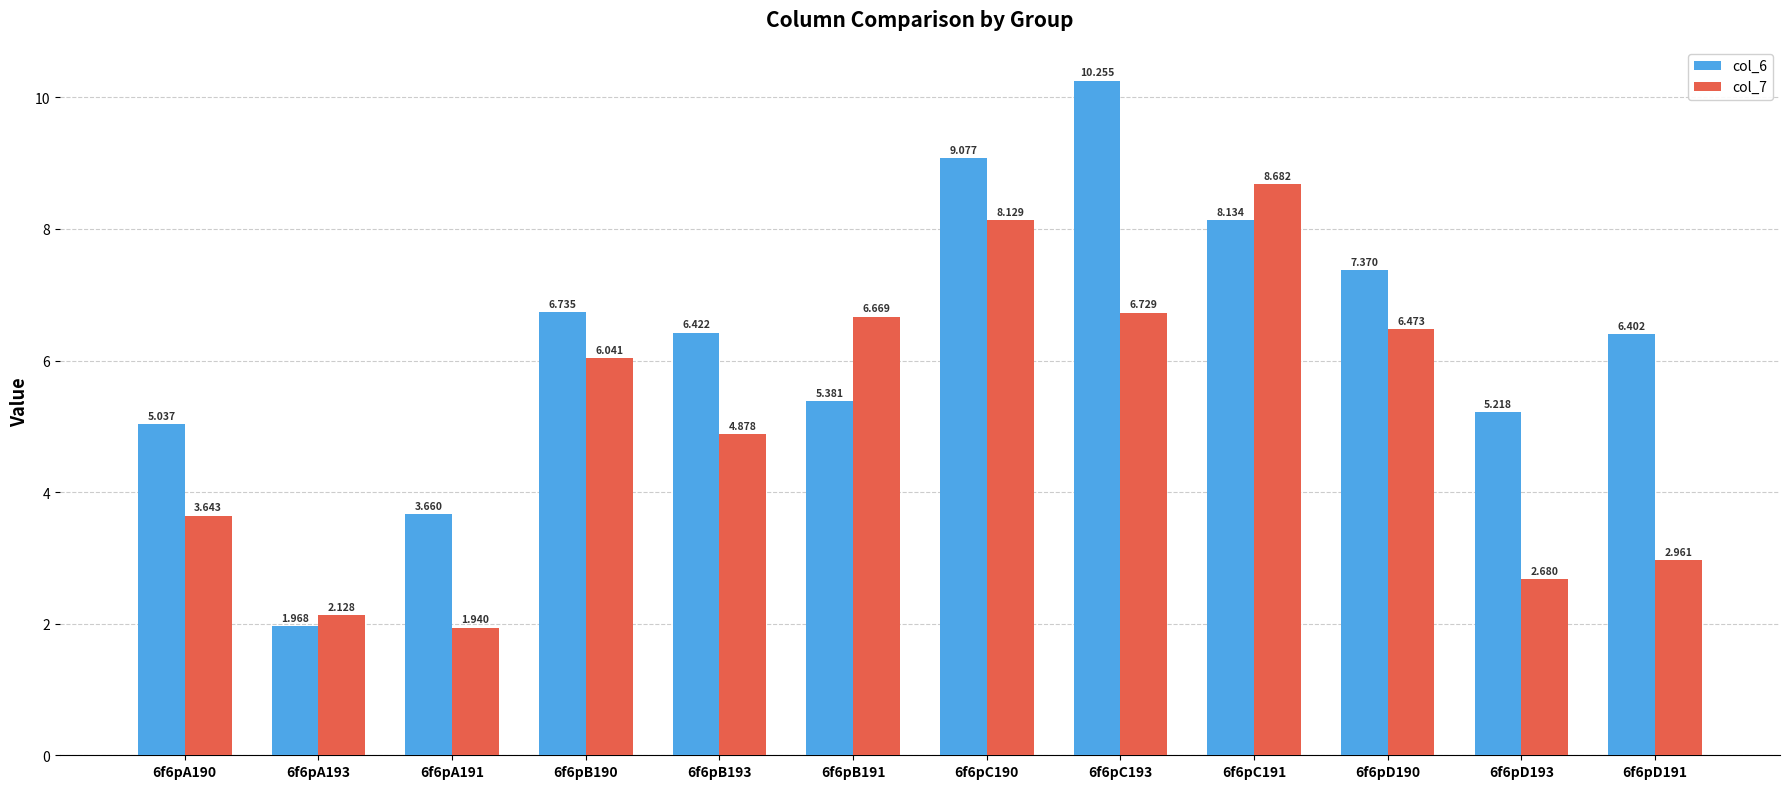

How many categories are shown in the chart?

12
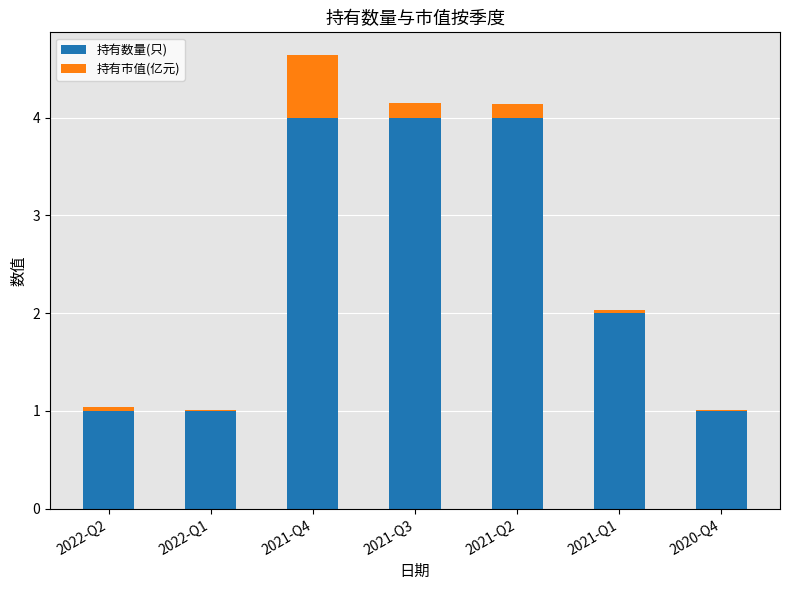

Reading left to right, what are the values for 持有数量(只)?

2022-Q2=1.0	2022-Q1=1.0	2021-Q4=4.0	2021-Q3=4.0	2021-Q2=4.0	2021-Q1=2.0	2020-Q4=1.0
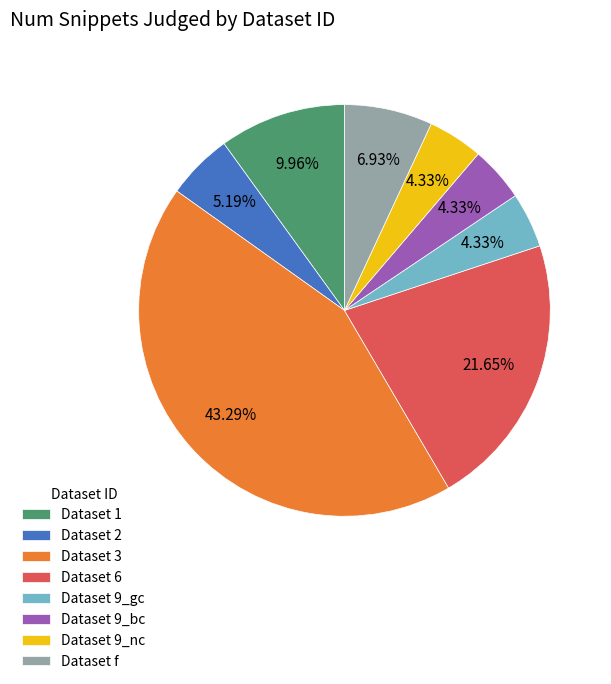

Which has a higher value, Dataset 2 or Dataset f?

Dataset f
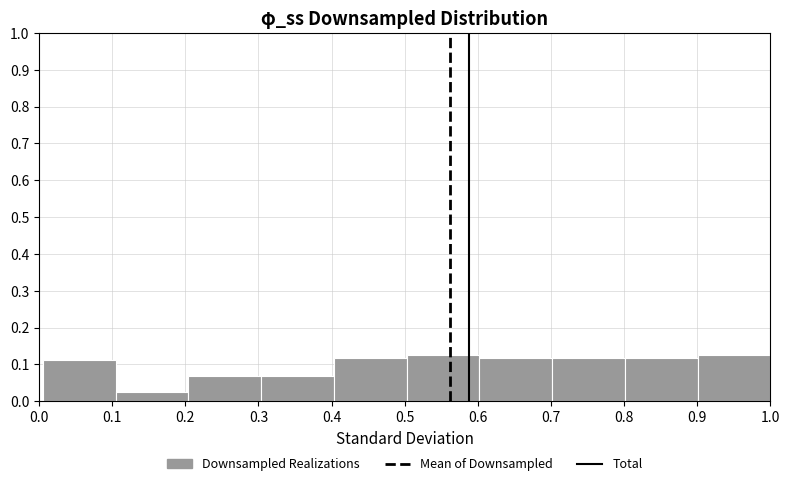

Reading left to right, transcribe this chart: for each bar, give the range it covers on the x-axis and its height. Neither the bar edges nor the heights are printed on the chart, so give them approximately, as read against the axes.

0.01 to 0.10: 0.11
0.10 to 0.20: 0.03
0.20 to 0.30: 0.07
0.30 to 0.40: 0.07
0.40 to 0.50: 0.12
0.50 to 0.60: 0.13
0.60 to 0.70: 0.12
0.70 to 0.80: 0.12
0.80 to 0.90: 0.12
0.90 to 1.00: 0.13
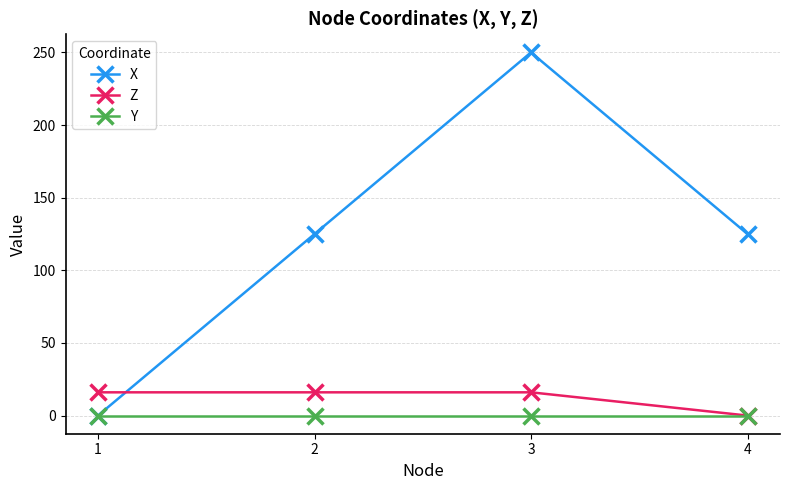

How many data points in Z are less than 16?

1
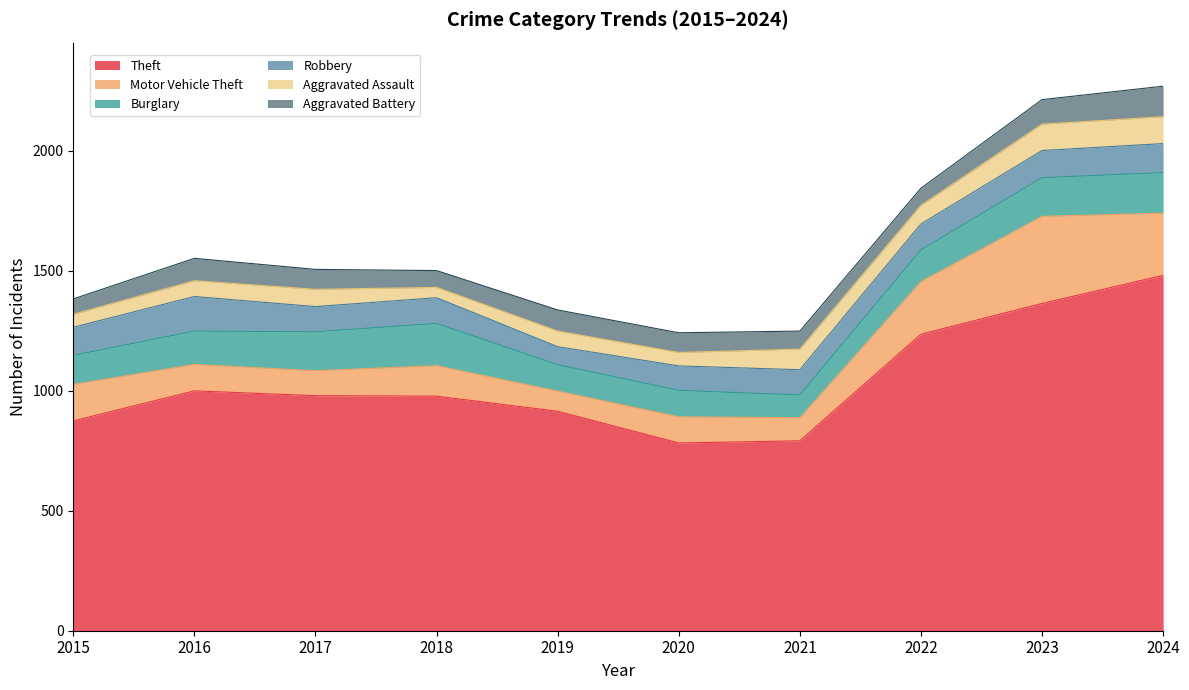

Reading left to right, what are all the values shown in this chart?

Theft: 874	999	979	977	914	782	791	1235	1363	1480
Motor Vehicle Theft: 152	110	104	127	84	109	96	219	363	259
Burglary: 121	139	162	176	110	110	95	132	161	169
Robbery: 117	144	105	107	75	102	105	108	113	121
Aggravated Assault: 54	66	72	43	65	56	86	78	110	112
Aggravated Battery: 64	93	83	70	88	82	75	71	102	127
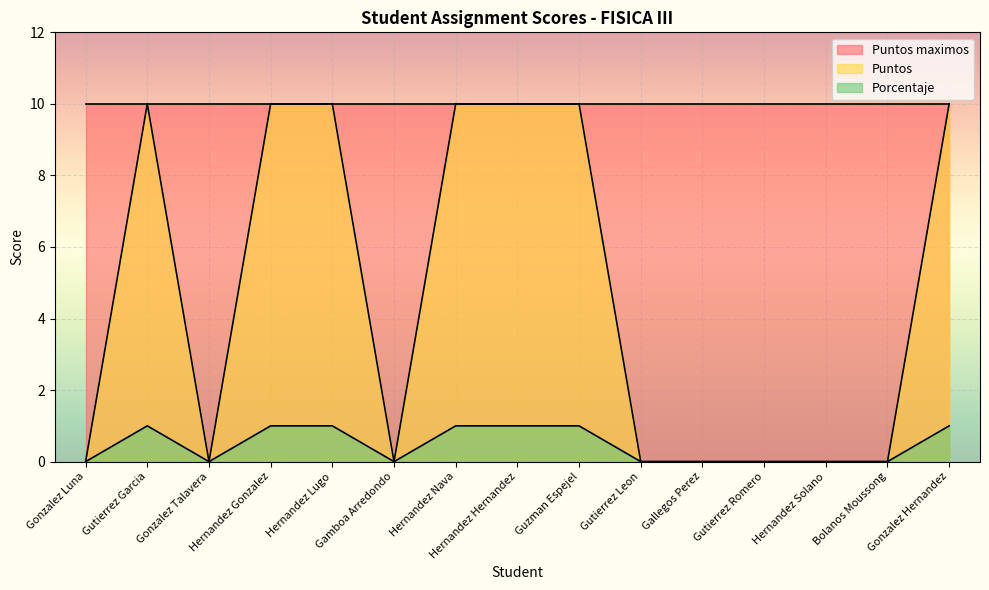

In Puntos, how many points are higher than both neighbors (excluding endpoints)?

1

☆ ☆ ☆ ☆

PROBLEM DESCRIPTION
Switch every "chart" in the data above to "graph" and write all of the data out again with nothing else changed. Leave the pictures out.

TASK OUTPUT
How many categories are shown in the graph?

12

Reading left to right, what are the values for 持有数量(只)?

2022-Q2=1.0	2022-Q1=1.0	2021-Q4=4.0	2021-Q3=4.0	2021-Q2=4.0	2021-Q1=2.0	2020-Q4=1.0

Which has a higher value, Dataset 2 or Dataset f?

Dataset f

Reading left to right, transcribe this graph: for each bar, give the range it covers on the x-axis and its height. Neither the bar edges nor the heights are printed on the graph, so give them approximately, as read against the axes.

0.01 to 0.10: 0.11
0.10 to 0.20: 0.03
0.20 to 0.30: 0.07
0.30 to 0.40: 0.07
0.40 to 0.50: 0.12
0.50 to 0.60: 0.13
0.60 to 0.70: 0.12
0.70 to 0.80: 0.12
0.80 to 0.90: 0.12
0.90 to 1.00: 0.13

How many data points in Z are less than 16?

1

Reading left to right, what are all the values shown in this graph?

Theft: 874	999	979	977	914	782	791	1235	1363	1480
Motor Vehicle Theft: 152	110	104	127	84	109	96	219	363	259
Burglary: 121	139	162	176	110	110	95	132	161	169
Robbery: 117	144	105	107	75	102	105	108	113	121
Aggravated Assault: 54	66	72	43	65	56	86	78	110	112
Aggravated Battery: 64	93	83	70	88	82	75	71	102	127

In Puntos, how many points are higher than both neighbors (excluding endpoints)?

1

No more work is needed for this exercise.